Cross-Modality Safety Alignment
Siyin Wang, Xingsong Ye, Qinyuan Cheng, Junwen Duan, Shimin Li, Jinlan Fu, Xipeng Qiu, Xuanjing Huang
2024-06-26

Summary
This paper introduces a new challenge called Safe Inputs but Unsafe Output (SIUO) to evaluate how well artificial general intelligence (AGI) systems can ensure safety when they process information from different sources. It highlights the risks that can arise when combining safe inputs to produce unsafe or unethical outputs.
What's the problem?
As AGI becomes more integrated into everyday life, it's crucial to ensure that these systems operate safely and ethically. Most previous studies have only looked at the safety of individual types of data (single-modality), which doesn't address the potential dangers that can occur when different types of data are combined. This oversight can lead to situations where each type of data seems safe on its own, but together they could produce harmful outcomes.
What's the solution?
The authors created the SIUO benchmark to test how well AGI systems handle these cross-modality interactions. They focused on nine important safety areas, such as self-harm, illegal activities, and privacy violations.
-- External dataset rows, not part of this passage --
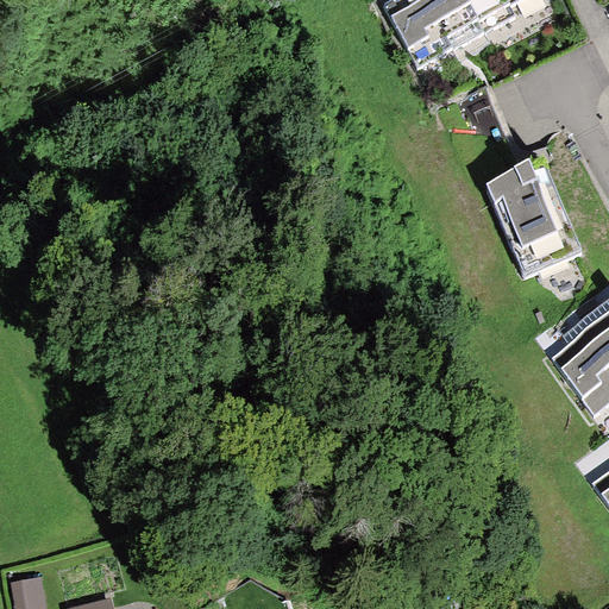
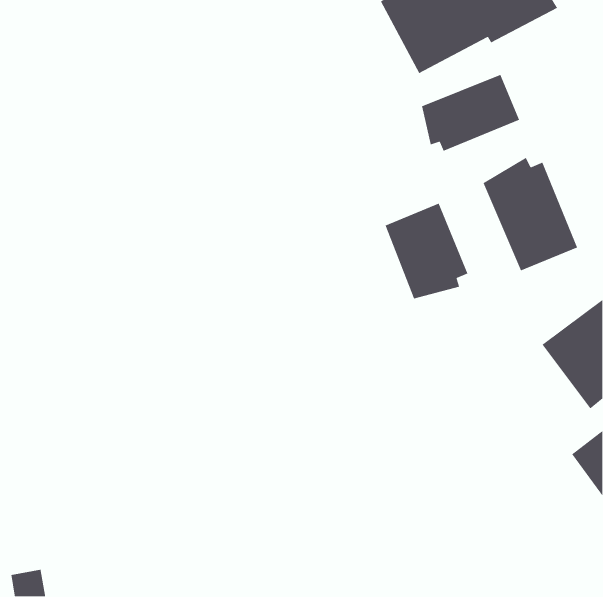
building: none -> [421,74,520,152]
building: none -> [384,203,468,299]

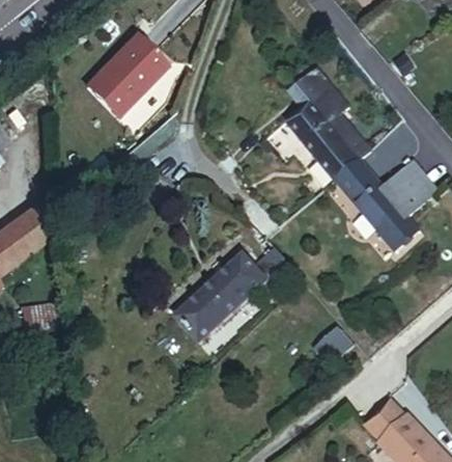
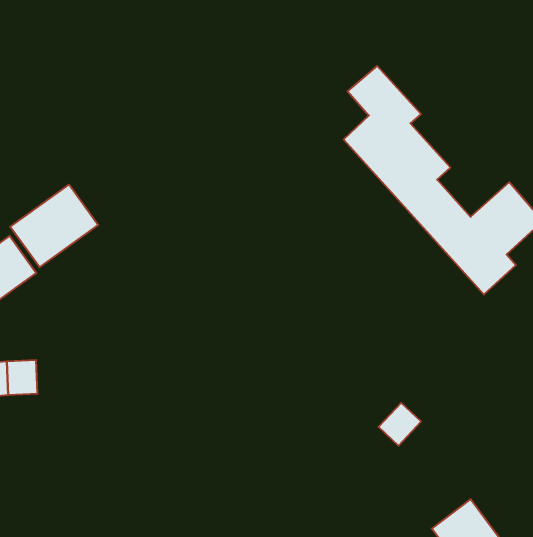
building: [83,38,164,120] -> none
building: none -> [10,185,98,267]
building: [179,253,294,337] -> none

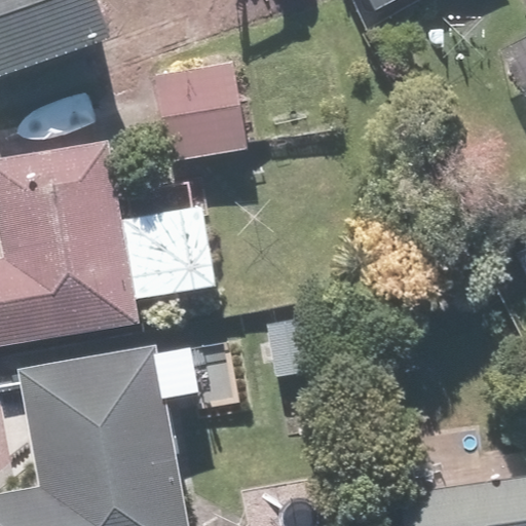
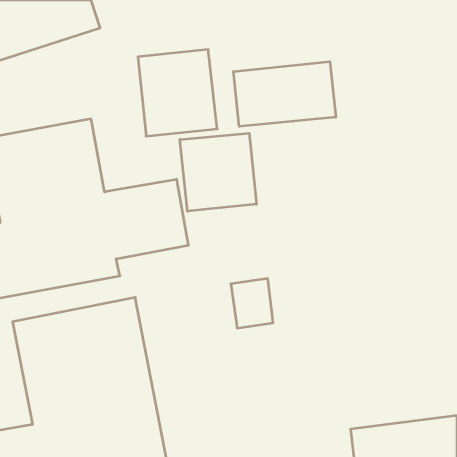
building: none -> [234,62,336,126]
building: none -> [180,133,256,211]

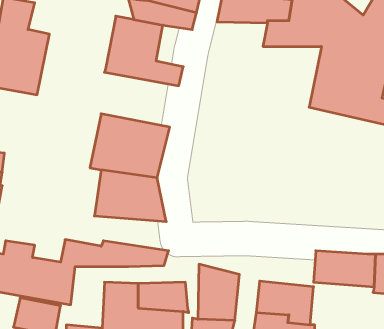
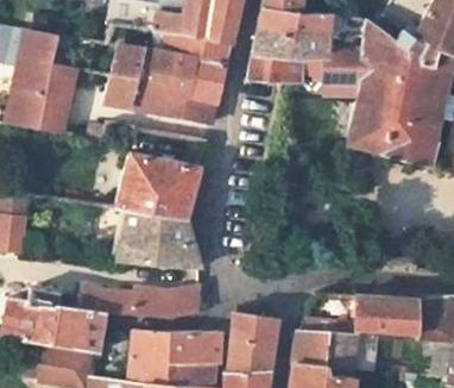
building: none -> [106,44,145,105]
building: none -> [247,55,305,81]
building: none -> [188,58,226,102]

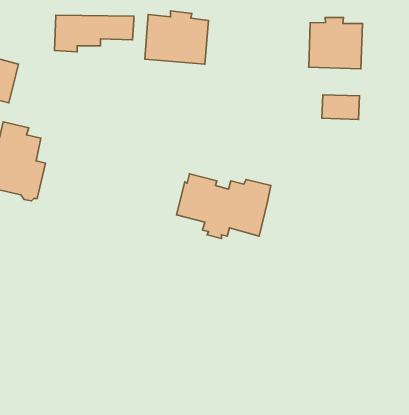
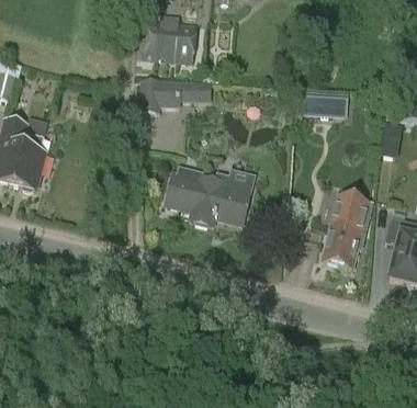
building: [55,15,134,52] -> [138,79,212,113]
building: [309,17,362,69] -> none
building: none -> [323,182,372,268]

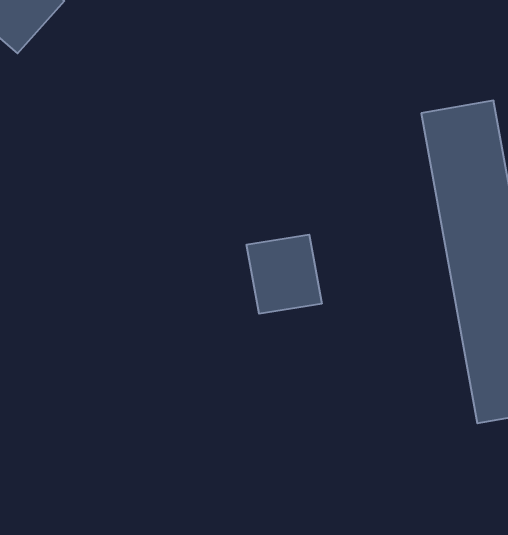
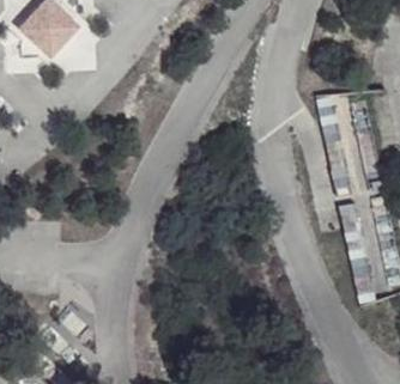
building: [247,235,322,314] -> none

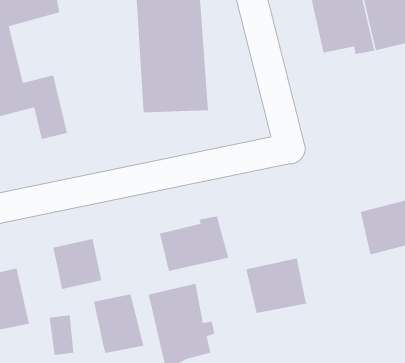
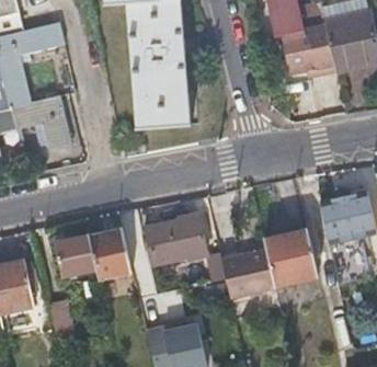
building: none -> [263,231,318,289]
building: [93,294,144,354] -> [90,228,134,279]

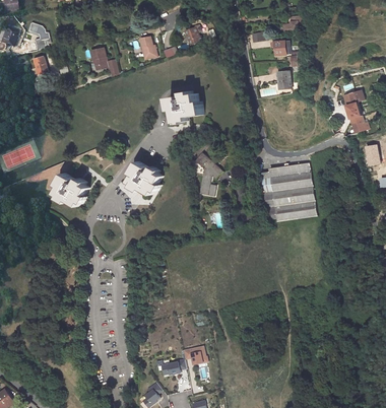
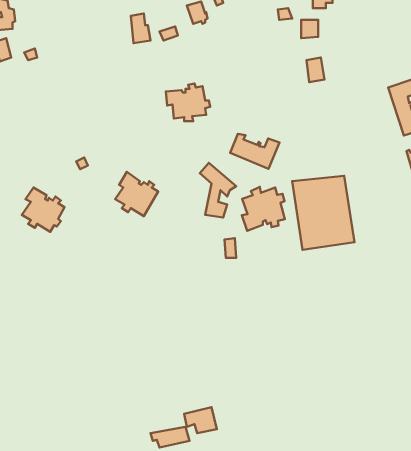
building: [91,49,119,79] -> none
building: none -> [230,134,280,169]
building: none -> [242,187,285,231]

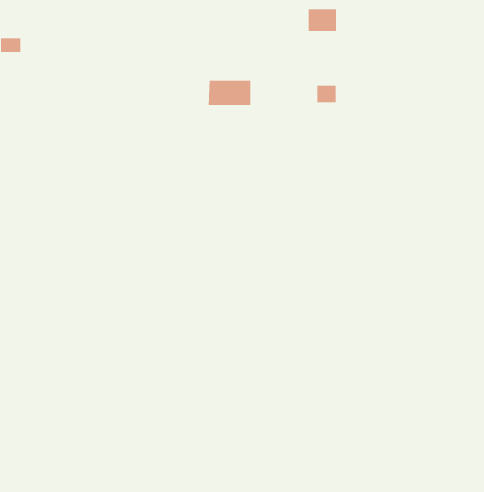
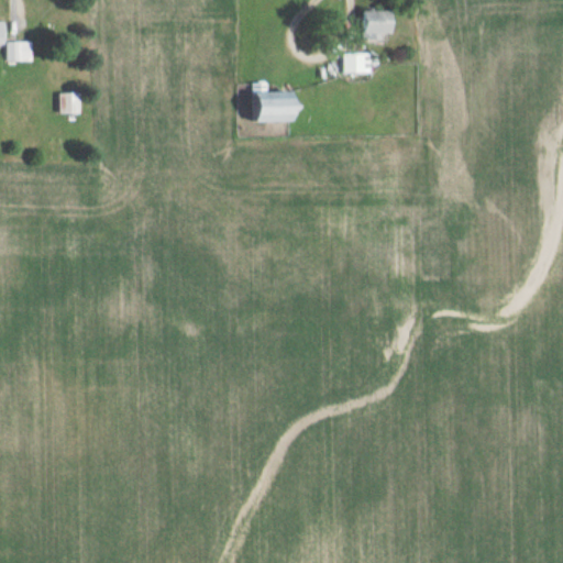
building: none -> [60,93,81,114]
building: [316,85,337,103] -> [346,53,369,74]

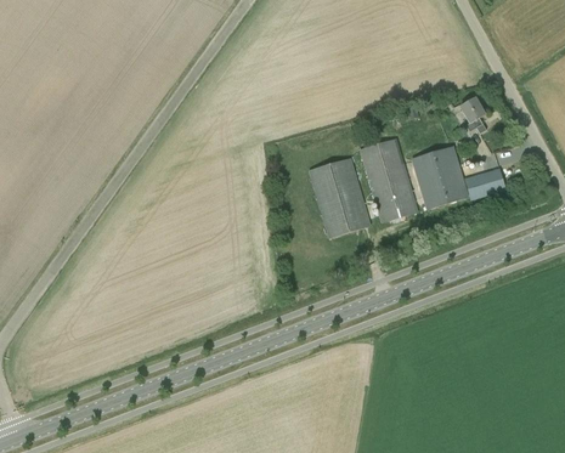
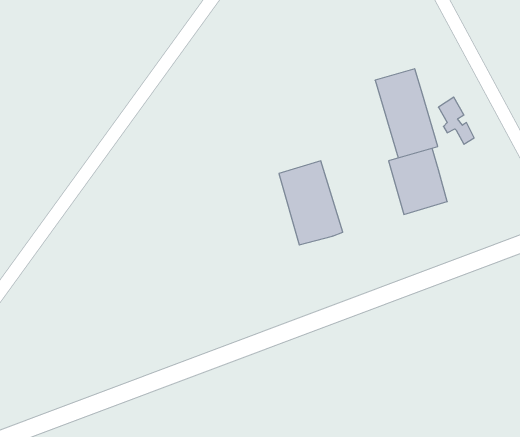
building: [358,137,418,222] -> [375,69,438,158]
building: [465,168,505,199] -> none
By examining how existing models, like GPT-4V and LLaVA, respond to these challenges, they found significant vulnerabilities in both closed-source and open-source models. This research aims to improve our understanding of how AGI can safely interpret and respond to complex real-world situations.
Why it matters?
This research is important because it addresses a critical gap in AI safety by considering how different types of information interact with each other. By developing a framework to evaluate these interactions, the study helps identify weaknesses in current AI models and promotes the creation of safer and more reliable AGI systems that can better protect users from potential harm.
Abstract
As Artificial General Intelligence (AGI) becomes increasingly integrated into various facets of human life, ensuring the safety and ethical alignment of such systems is paramount. Previous studies primarily focus on single-modality threats, which may not suffice given the integrated and complex nature of cross-modality interactions. We introduce a novel safety alignment challenge called Safe Inputs but Unsafe Output (SIUO) to evaluate cross-modality safety alignment. Specifically, it considers cases where single modalities are safe independently but could potentially lead to unsafe or unethical outputs when combined. To empirically investigate this problem, we developed the SIUO, a cross-modality benchmark encompassing 9 critical safety domains, such as self-harm, illegal activities, and privacy violations. Our findings reveal substantial safety vulnerabilities in both closed- and open-source LVLMs, such as GPT-4V and LLaVA, underscoring the inadequacy of current models to reliably interpret and respond to complex, real-world scenarios.